The present invention relates to extraction towers for sugar beet cossettes. Such towers comprise a hollow cylinder forming an upright tower housing. The inner wall of the housing may be provided with baffles. Concentrically in the housing there is arranged a conveyor shaft for rotation in the housing and for transporting the cossettes upwardly through the tower by means of conveyor or transport wings. The lower end of the conveyor shaft is equipped with cossettes distributing means adjacent to the bottom of the tower housing. Feed means are arranged to supply a mixture of cossettes and juice into the lower end of the tower and juice extraction means are also connected to the lower end of the tower. Cossettes discharge means are arranged at the upper end of the tower for removing the leached cossettes from the tower. Further, leaching liquid supply means are also arranged at the upper ends of the tower.
Extraction towers of the just described type have been constructed in the past for ever increasing throughput capacities calling respectively for ever increasing dimensions. However, such increasing dimensions result in problems regarding the uniform distribution of the cossettes as well as of the flow of the juice in the bottom area of the tower. It has been found, that such problems cannot be properly solved by the prior art feed-in devices for the cossettes and by the juice extraction devices known heretofore.
It has been customary heretofore for a long time to supply the sugar beet cossettes into the lower tower area near the bottom of the tower through an opening in the vertical tower housing adjacent to the bottom thereof. This may be accomplished through supply conduit means directly connected to the bottom area of the tower housing through the lateral wall thereof. Another way of accomplishing this feed supply is disclosed in German Patent Publication (DOS) No. 2,106,464, wherein a screening feed screw is employed for this purpose. However, where large tower diameters are involved, it is to be expected and hardly avoidable that inside the tower directly adjacent to the inlet port cossettes accumulate at least temporarily. Such accumulation of cossettes will be distributed only when the cossettes distributing device rotating with the conveyor shaft enters into and passes through the area of cossettes accumulation. The proper leaching and juice extraction is at least impeded during such accumulation of cossettes since the intense cossettes liquid contact does not take place in such accumulations, whereby the total extraction time is prolonged and the total length of the contact path between cossettes and leaching liquid is reduced.

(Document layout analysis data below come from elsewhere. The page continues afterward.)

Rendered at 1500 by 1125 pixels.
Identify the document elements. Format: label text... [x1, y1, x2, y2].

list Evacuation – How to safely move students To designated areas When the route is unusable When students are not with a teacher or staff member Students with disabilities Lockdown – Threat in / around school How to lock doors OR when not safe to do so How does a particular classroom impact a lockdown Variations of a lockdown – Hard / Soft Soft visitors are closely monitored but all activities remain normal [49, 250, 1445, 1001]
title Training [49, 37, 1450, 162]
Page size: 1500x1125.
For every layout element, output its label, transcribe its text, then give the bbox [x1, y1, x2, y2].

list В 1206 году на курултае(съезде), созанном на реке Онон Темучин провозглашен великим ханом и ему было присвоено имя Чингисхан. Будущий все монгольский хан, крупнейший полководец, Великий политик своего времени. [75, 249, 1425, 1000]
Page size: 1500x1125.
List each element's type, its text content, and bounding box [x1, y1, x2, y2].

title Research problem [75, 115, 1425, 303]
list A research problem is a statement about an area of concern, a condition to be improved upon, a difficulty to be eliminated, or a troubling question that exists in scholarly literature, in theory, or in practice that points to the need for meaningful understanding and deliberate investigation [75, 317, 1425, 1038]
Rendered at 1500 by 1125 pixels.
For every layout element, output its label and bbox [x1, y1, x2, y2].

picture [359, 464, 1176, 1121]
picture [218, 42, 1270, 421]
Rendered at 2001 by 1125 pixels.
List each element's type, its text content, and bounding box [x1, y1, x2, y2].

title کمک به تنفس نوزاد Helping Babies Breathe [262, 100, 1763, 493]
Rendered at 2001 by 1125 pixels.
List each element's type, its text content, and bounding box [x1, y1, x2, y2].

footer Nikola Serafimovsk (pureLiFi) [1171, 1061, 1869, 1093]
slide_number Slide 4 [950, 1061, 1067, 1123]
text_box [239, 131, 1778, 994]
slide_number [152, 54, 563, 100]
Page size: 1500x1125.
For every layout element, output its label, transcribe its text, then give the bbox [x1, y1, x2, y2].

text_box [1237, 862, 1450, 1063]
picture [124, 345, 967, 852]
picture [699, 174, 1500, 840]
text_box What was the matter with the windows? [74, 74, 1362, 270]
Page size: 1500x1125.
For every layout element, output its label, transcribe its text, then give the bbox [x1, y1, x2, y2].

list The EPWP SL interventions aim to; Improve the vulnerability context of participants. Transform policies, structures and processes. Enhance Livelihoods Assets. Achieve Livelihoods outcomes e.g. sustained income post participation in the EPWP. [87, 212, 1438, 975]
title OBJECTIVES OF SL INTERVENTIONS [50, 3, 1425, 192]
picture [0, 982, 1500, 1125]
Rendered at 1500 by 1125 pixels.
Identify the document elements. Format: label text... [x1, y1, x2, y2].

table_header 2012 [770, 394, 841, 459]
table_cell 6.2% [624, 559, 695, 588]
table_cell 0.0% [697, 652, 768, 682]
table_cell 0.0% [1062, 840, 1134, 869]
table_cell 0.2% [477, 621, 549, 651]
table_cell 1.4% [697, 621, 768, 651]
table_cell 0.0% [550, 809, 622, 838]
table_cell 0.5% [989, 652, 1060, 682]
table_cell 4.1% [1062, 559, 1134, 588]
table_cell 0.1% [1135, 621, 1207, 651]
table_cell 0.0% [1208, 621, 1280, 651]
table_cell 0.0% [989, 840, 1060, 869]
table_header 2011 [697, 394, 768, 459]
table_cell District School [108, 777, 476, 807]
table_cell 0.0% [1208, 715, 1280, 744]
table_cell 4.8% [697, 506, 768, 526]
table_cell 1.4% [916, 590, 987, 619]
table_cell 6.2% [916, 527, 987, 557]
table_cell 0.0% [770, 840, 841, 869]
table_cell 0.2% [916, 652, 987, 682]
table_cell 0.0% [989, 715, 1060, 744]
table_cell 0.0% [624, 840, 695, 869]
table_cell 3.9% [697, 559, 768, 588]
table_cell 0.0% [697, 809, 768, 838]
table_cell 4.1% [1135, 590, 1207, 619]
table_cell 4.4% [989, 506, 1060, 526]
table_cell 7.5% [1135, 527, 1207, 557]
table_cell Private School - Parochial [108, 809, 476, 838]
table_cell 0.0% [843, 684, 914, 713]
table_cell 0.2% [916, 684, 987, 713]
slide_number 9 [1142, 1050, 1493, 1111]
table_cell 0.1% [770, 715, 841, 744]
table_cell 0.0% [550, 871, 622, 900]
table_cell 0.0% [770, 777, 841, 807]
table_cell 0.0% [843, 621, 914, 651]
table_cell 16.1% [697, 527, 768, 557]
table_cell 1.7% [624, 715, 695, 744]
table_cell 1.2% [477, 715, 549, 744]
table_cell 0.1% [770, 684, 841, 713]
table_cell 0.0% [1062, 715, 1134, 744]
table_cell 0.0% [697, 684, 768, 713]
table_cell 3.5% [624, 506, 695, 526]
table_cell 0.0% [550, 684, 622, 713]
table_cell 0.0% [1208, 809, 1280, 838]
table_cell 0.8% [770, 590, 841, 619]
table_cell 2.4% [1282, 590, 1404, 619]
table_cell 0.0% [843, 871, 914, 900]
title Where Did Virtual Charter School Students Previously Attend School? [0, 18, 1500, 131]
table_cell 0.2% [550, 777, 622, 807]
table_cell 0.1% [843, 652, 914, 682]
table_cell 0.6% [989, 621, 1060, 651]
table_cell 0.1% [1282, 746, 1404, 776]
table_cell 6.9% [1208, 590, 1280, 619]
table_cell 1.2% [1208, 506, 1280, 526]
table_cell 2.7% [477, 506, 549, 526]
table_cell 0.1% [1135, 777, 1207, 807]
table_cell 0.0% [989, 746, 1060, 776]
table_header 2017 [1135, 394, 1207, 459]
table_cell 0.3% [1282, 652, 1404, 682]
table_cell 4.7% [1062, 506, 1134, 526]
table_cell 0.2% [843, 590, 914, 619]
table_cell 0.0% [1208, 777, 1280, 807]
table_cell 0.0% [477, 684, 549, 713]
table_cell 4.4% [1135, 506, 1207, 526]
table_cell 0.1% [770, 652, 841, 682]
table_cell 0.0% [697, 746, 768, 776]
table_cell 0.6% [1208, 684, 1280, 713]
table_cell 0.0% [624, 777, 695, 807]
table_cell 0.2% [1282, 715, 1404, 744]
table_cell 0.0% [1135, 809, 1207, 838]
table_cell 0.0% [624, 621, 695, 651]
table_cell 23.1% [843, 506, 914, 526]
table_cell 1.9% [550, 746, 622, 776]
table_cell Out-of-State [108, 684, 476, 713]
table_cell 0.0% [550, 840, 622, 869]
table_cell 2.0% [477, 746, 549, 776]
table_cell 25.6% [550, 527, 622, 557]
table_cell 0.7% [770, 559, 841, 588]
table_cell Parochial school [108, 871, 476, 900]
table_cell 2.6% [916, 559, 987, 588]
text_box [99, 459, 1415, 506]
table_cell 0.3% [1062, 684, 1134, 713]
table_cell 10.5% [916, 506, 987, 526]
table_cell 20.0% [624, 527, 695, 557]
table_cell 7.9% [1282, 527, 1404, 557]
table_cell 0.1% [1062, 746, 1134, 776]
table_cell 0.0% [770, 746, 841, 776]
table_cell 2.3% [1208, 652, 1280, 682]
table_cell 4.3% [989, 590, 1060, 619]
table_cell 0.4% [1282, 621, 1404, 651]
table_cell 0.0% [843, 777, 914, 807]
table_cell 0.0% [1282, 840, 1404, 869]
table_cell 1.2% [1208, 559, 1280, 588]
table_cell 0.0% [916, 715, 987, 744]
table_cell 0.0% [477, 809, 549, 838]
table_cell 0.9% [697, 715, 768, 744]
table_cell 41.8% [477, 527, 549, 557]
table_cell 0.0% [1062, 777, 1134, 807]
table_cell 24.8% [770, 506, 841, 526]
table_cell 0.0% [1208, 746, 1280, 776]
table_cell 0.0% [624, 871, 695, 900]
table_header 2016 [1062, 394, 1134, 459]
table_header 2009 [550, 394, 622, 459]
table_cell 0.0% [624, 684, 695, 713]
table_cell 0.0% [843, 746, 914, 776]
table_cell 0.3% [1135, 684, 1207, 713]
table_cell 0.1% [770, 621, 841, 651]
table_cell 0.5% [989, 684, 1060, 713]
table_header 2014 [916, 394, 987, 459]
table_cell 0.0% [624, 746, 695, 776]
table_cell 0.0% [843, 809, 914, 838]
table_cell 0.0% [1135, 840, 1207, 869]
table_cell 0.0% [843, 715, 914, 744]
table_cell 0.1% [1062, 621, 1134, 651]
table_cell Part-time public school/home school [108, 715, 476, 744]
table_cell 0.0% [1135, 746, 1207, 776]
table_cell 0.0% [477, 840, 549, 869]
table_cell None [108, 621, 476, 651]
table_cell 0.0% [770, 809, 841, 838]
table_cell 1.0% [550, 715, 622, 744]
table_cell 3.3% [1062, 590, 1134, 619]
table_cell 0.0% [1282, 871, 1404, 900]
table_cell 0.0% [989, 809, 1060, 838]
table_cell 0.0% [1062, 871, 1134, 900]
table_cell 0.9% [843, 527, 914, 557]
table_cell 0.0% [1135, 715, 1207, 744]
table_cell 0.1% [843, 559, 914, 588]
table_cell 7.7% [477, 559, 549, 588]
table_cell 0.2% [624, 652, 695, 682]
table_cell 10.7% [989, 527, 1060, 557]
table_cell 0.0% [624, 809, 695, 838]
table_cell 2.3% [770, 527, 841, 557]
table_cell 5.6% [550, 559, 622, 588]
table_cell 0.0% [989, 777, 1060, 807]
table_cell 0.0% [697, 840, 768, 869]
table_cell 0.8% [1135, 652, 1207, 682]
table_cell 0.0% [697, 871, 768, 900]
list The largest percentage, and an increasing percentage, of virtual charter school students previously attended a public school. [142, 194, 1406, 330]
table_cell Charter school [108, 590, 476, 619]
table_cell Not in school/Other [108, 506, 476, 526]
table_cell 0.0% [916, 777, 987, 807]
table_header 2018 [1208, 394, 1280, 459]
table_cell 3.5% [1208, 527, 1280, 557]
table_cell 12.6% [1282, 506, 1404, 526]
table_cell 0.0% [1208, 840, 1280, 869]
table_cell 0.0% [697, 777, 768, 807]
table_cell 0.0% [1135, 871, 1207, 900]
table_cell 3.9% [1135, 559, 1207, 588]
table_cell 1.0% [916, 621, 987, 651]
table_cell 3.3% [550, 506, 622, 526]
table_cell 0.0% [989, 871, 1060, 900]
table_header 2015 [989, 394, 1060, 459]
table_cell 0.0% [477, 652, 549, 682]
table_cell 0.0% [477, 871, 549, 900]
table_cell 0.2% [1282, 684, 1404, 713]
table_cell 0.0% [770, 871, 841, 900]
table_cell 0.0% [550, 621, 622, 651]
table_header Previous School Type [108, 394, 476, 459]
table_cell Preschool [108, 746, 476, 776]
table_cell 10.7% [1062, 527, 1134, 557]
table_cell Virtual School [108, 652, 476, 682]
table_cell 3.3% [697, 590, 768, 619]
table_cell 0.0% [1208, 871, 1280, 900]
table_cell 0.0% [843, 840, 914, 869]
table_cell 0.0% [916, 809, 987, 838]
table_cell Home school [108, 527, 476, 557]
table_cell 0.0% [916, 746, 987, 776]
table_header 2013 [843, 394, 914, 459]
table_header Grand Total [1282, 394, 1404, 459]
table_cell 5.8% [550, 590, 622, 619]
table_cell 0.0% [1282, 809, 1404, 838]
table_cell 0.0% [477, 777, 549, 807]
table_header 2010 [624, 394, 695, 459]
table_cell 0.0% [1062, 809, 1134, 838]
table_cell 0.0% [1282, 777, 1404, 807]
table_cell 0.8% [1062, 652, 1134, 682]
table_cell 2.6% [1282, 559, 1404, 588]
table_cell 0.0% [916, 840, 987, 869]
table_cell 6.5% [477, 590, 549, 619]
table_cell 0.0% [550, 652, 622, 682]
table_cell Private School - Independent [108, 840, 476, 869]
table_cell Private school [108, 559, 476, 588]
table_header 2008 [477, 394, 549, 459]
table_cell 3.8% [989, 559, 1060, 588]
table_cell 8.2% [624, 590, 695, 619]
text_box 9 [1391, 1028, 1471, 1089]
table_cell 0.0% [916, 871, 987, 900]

German Patent Publication (DAS) No. 1,003,660 suggests to construct the cossettes feed-in mechanism as a screening conveyor screw arranged below the tower bottom as an extension of the rotational axis of the conveyor shaft of the tower. However, this suggestion cannot be realized in practice because the area in which the cossettes juice mixture would have to be fed into the tower by the screening conveyor screw, is taken up by the guide bearing of the transport shaft. Further, the transport or conveyor shaft in extraction towers of large dimensions also take up a substantial space and thus would substantially overlap the outer diameter zone of the screening feed screw in the radial direction. Even if this problem could be solved, the result would still not be a uniform feeding of the mixture of sugar beet cossettes and juice into the tower because the supply of the mixture into the tower would take place radially inwardly adjacent to the outer diameter area of the conveyor shaft, whereby again an accumulation of cossettes, even if it is only temporary, could not be avoided. The mere difference would be, that the accumulation which in the above described German Patent Publication No. 2,106,464 takes place in the area adjacent to the outer housing walls, has been shifted to an inner or central area adjacent to the conveyor shaft of the tower.
German Patent Publication No. H 11,005 discloses a feed supply device which supplies the mixture of cossettes and juice into the tower at the bottom thereof in such a manner that the mixture is uniformly distributed over the whole radial area of the tower. However, this type of prior art device is suitable only for extraction towers with limited dimensions. Thus, this type of device cannot be used in an economical manner in extraction towers of large and largest or maximum dimensions. This is so because in the apparatus of German Patent Publication No. H 11,005 the feed-in takes place through the conveyor shaft. For this purpose, a cossettes distributor arm is secured to the lower end of the conveyor shaft. A conduit supplies the mixture of cossettes and juice to the rear side of the distributor arm which rotates with the conveyor shaft. However, with the increasing dimensions of a diffusion tower, the cross sectional areas required for the transport of the cossette juice mixture also become larger and larger, which poses substantial problems for the construction of a liquid-tight, rotatable coupling for the feed supply pipe. Further problems are encountered in designing the cross sectional area of the cossettes distributor arm because with the increasing surface area of the distributor arm, there also increases the resistance against the movement of this arm through the tower as well as its displacement effect which occurs during the rotation of the distributor arm within the cossette juice mixture in the tower bottom area.